Her earliest school comrade was the writer Elizabeth Robins Pennell, wife of Philadelphia artist Joseph Pennell. Others were Shakespearean scholar Horace Howard Furness, English essayist Andrew Lang, and - unlikeliest of all - Walt Whitman. Although the income from her numerous books was never very large she supported her mother, sister, and a partially invalided brother, and left an estate of $100, 000.
By 1940, when she published her final essay, Repplier had collected a garland of public honors.

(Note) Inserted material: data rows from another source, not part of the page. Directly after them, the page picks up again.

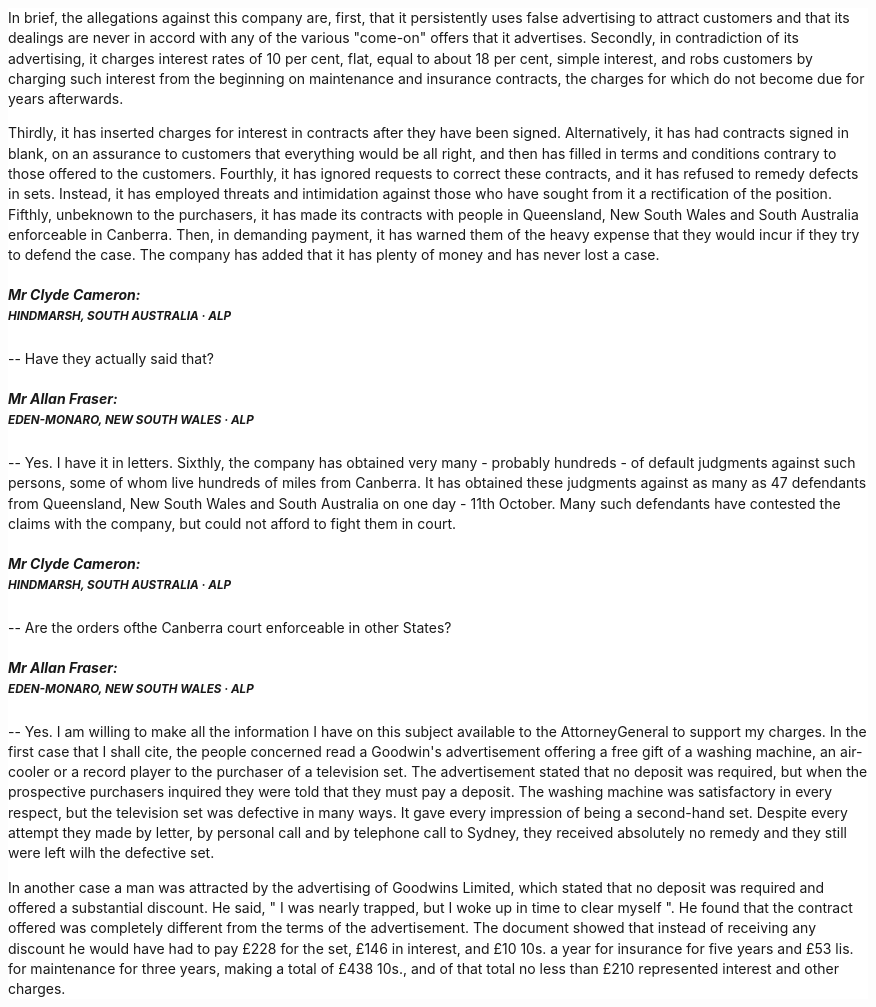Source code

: In brief, the allegations against this company are, first, that it persistently uses false advertising to attract customers and that its dealings are never in accord with any of the various "come-on" offers that it advertises. Secondly, in contradiction of its advertising, it charges interest rates of 10 per cent, flat, equal to about 18 per cent, simple interest, and robs customers by charging such interest from the beginning on maintenance and insurance contracts, the charges for which do not become due for years afterwards. 

Thirdly, it has inserted charges for interest in contracts after they have been signed. Alternatively, it has had contracts signed in blank, on an assurance to customers that everything would be all right, and then has filled in terms and conditions contrary to those offered to the customers. Fourthly, it has ignored requests to correct these contracts, and it has refused to remedy defects in sets. Instead, it has employed threats and intimidation against those who have sought from it a rectification of the position. Fifthly, unbeknown to the purchasers, it has made its contracts with people in Queensland, New South Wales and South Australia enforceable in Canberra. Then, in demanding payment, it has warned them of the heavy expense that they would incur if they try to defend the case. The company has added that it has plenty of money and has never lost a case. 

##### Mr Clyde Cameron:<br><small class="text-muted">HINDMARSH, SOUTH AUSTRALIA &middot; ALP</small>

--  Have they actually said that? 

##### Mr Allan Fraser:<br><small class="text-muted">EDEN-MONARO, NEW SOUTH WALES &middot; ALP</small>

-- Yes. I have it in letters. Sixthly, the company has obtained very many - probably hundreds - of default judgments against such persons, some of whom live hundreds of miles from Canberra. It has obtained these judgments against as many as 47 defendants from Queensland, New South Wales and South Australia on one day - 11th October. Many such defendants have contested the claims with the company, but could not afford to fight them in court. 

##### Mr Clyde Cameron:<br><small class="text-muted">HINDMARSH, SOUTH AUSTRALIA &middot; ALP</small>

--  Are the orders ofthe Canberra court enforceable in other States? 

##### Mr Allan Fraser:<br><small class="text-muted">EDEN-MONARO, NEW SOUTH WALES &middot; ALP</small>

-- Yes. I am willing to make all the information I have on this subject available to the AttorneyGeneral to support my charges. In the first case that I shall cite, the people concerned read a Goodwin's advertisement offering a free gift of a washing machine, an air-cooler or a record player to the purchaser of a television set. The advertisement stated that no deposit was required, but when the prospective purchasers inquired they were told that they must pay a deposit. The washing machine was satisfactory in every respect, but the television set was defective in many ways. It gave every impression of being a second-hand set. Despite every attempt they made by letter, by personal call and by telephone call to Sydney, they received absolutely no remedy and they still were left wilh the defective set. 

In another case a man was attracted by the advertising of Goodwins Limited, which stated that no deposit was required and offered a substantial discount. He said, " I was nearly trapped, but I woke up in time to clear myself ". He found that the contract offered was completely different from the terms of the advertisement. The document showed that instead of receiving any discount he would have had to pay £228 for the set, £146 in interest, and £10 10s. a year for insurance for five years and £53 lis. for maintenance for three years, making a total of £438 10s., and of that total no less than £210 represented interest and other charges.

At the age of ninety-five Repplier died of heart failure in Philadelphia and was buried in the family vault at the Church of St. John the Evangelist.
Religion
She was a very devout Catholic, as well as a constant defender of conservative values.
Politics
Outside her books, always the primary interest of her life, she maintained a conservative's disdain for the waves of progressivism that swept the country and was sharply critical of programs of legislation and education designed to remedy social inequities. Rarely, however, did she enter into debate over such issues, the two most prominent exceptions being a public exchange with Jane Addams over child labor laws and her vigorous support of the entry of the United States into World War I. In this respect, her account of Lord Byron is aptly descriptive of her own temperament: "the settled order of things appealed with force to his eminently practical nature". The triumph of advocacy journalism, however, rather than her unpopular views or a loss of literary power, best accounts for her gradual loss of popularity.
Views
Quotations:
"It is not easy to find happiness in ourselves, and it is not possible to find it elsewhere. "
"America has invested her religion as well as her morality in sound income-paying securities. She has adopted the unassailable position of a nation blessed because it deserves to be blessed; and her sons, whatever other theologies they may affect or disregard, subscribe unreservedly to this national creed. "

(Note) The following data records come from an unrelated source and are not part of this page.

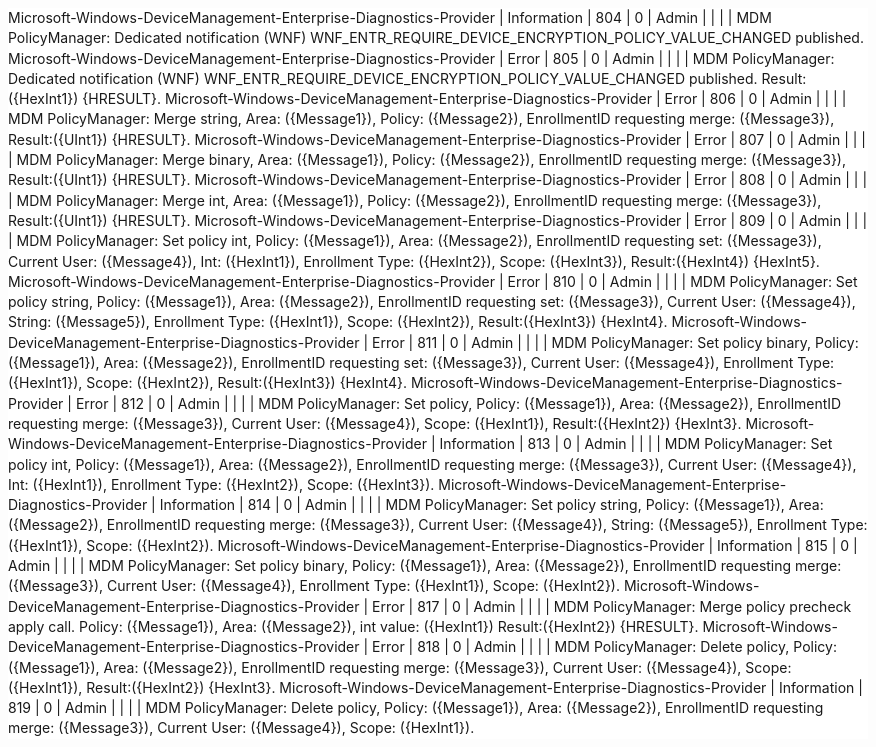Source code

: Microsoft-Windows-DeviceManagement-Enterprise-Diagnostics-Provider  |  Information  |  804       |  0        |  Admin    |        |          |           |  MDM PolicyManager: Dedicated notification (WNF) WNF_ENTR_REQUIRE_DEVICE_ENCRYPTION_POLICY_VALUE_CHANGED published.
Microsoft-Windows-DeviceManagement-Enterprise-Diagnostics-Provider  |  Error        |  805       |  0        |  Admin    |        |          |           |  MDM PolicyManager: Dedicated notification (WNF) WNF_ENTR_REQUIRE_DEVICE_ENCRYPTION_POLICY_VALUE_CHANGED published. Result:({HexInt1}) {HRESULT}.
Microsoft-Windows-DeviceManagement-Enterprise-Diagnostics-Provider  |  Error        |  806       |  0        |  Admin    |        |          |           |  MDM PolicyManager: Merge string, Area: ({Message1}), Policy: ({Message2}), EnrollmentID requesting merge: ({Message3}), Result:({UInt1}) {HRESULT}.
Microsoft-Windows-DeviceManagement-Enterprise-Diagnostics-Provider  |  Error        |  807       |  0        |  Admin    |        |          |           |  MDM PolicyManager: Merge binary, Area: ({Message1}), Policy: ({Message2}), EnrollmentID requesting merge: ({Message3}), Result:({UInt1}) {HRESULT}.
Microsoft-Windows-DeviceManagement-Enterprise-Diagnostics-Provider  |  Error        |  808       |  0        |  Admin    |        |          |           |  MDM PolicyManager: Merge int, Area: ({Message1}), Policy: ({Message2}), EnrollmentID requesting merge: ({Message3}), Result:({UInt1}) {HRESULT}.
Microsoft-Windows-DeviceManagement-Enterprise-Diagnostics-Provider  |  Error        |  809       |  0        |  Admin    |        |          |           |  MDM PolicyManager: Set policy int, Policy: ({Message1}), Area: ({Message2}), EnrollmentID requesting set: ({Message3}), Current User: ({Message4}), Int: ({HexInt1}), Enrollment Type: ({HexInt2}), Scope: ({HexInt3}), Result:({HexInt4}) {HexInt5}.
Microsoft-Windows-DeviceManagement-Enterprise-Diagnostics-Provider  |  Error        |  810       |  0        |  Admin    |        |          |           |  MDM PolicyManager: Set policy string, Policy: ({Message1}), Area: ({Message2}), EnrollmentID requesting set: ({Message3}), Current User: ({Message4}), String: ({Message5}), Enrollment Type: ({HexInt1}), Scope: ({HexInt2}), Result:({HexInt3}) {HexInt4}.
Microsoft-Windows-DeviceManagement-Enterprise-Diagnostics-Provider  |  Error        |  811       |  0        |  Admin    |        |          |           |  MDM PolicyManager: Set policy binary, Policy: ({Message1}), Area: ({Message2}), EnrollmentID requesting set: ({Message3}), Current User: ({Message4}), Enrollment Type: ({HexInt1}), Scope: ({HexInt2}), Result:({HexInt3}) {HexInt4}.
Microsoft-Windows-DeviceManagement-Enterprise-Diagnostics-Provider  |  Error        |  812       |  0        |  Admin    |        |          |           |  MDM PolicyManager: Set policy, Policy: ({Message1}), Area: ({Message2}), EnrollmentID requesting merge: ({Message3}), Current User: ({Message4}), Scope: ({HexInt1}), Result:({HexInt2}) {HexInt3}.
Microsoft-Windows-DeviceManagement-Enterprise-Diagnostics-Provider  |  Information  |  813       |  0        |  Admin    |        |          |           |  MDM PolicyManager: Set policy int, Policy: ({Message1}), Area: ({Message2}), EnrollmentID requesting merge: ({Message3}), Current User: ({Message4}), Int: ({HexInt1}), Enrollment Type: ({HexInt2}), Scope: ({HexInt3}).
Microsoft-Windows-DeviceManagement-Enterprise-Diagnostics-Provider  |  Information  |  814       |  0        |  Admin    |        |          |           |  MDM PolicyManager: Set policy string, Policy: ({Message1}), Area: ({Message2}), EnrollmentID requesting merge: ({Message3}), Current User: ({Message4}), String: ({Message5}), Enrollment Type: ({HexInt1}), Scope: ({HexInt2}).
Microsoft-Windows-DeviceManagement-Enterprise-Diagnostics-Provider  |  Information  |  815       |  0        |  Admin    |        |          |           |  MDM PolicyManager: Set policy binary, Policy: ({Message1}), Area: ({Message2}), EnrollmentID requesting merge: ({Message3}), Current User: ({Message4}), Enrollment Type: ({HexInt1}), Scope: ({HexInt2}).
Microsoft-Windows-DeviceManagement-Enterprise-Diagnostics-Provider  |  Error        |  817       |  0        |  Admin    |        |          |           |  MDM PolicyManager: Merge policy precheck apply call. Policy: ({Message1}), Area: ({Message2}), int value: ({HexInt1}) Result:({HexInt2}) {HRESULT}.
Microsoft-Windows-DeviceManagement-Enterprise-Diagnostics-Provider  |  Error        |  818       |  0        |  Admin    |        |          |           |  MDM PolicyManager: Delete policy, Policy: ({Message1}), Area: ({Message2}), EnrollmentID requesting merge: ({Message3}), Current User: ({Message4}), Scope: ({HexInt1}), Result:({HexInt2}) {HexInt3}.
Microsoft-Windows-DeviceManagement-Enterprise-Diagnostics-Provider  |  Information  |  819       |  0        |  Admin    |        |          |           |  MDM PolicyManager: Delete policy, Policy: ({Message1}), Area: ({Message2}), EnrollmentID requesting merge: ({Message3}), Current User: ({Message4}), Scope: ({HexInt1}).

"It takes time and trouble to persuade ourselves that the things we want to do are the things we ought to do. "
"It has been wisely said that we cannot really love anybody at whom we never laugh. "
"People who pin their faith to a catchword never feel the necessity of understanding anything. "
Personality
As a child, Repplier was tortured by her mother's constant disparagement of her physical features, a habit that made her almost morbidly defensive about her appearance. This fact perhaps explains the absence of close masculine relationships in her life as well as the restraint and ironic tone of her essays and conversation. But she had friends, numerous, fond, and often famous.
Thin, angular, conspicuous only for her habit of chain-smoking cigarettes and a marvelous gift for platform repartee, Repplier moved quietly through her ninety-five years, although the cultural attitudes of the twentieth century appalled and sometimes frightened her.
She was a heavy smoker.
Quotes from others about the person
Edward Wagenknecht described her, in 1946, as "our dean of essayists".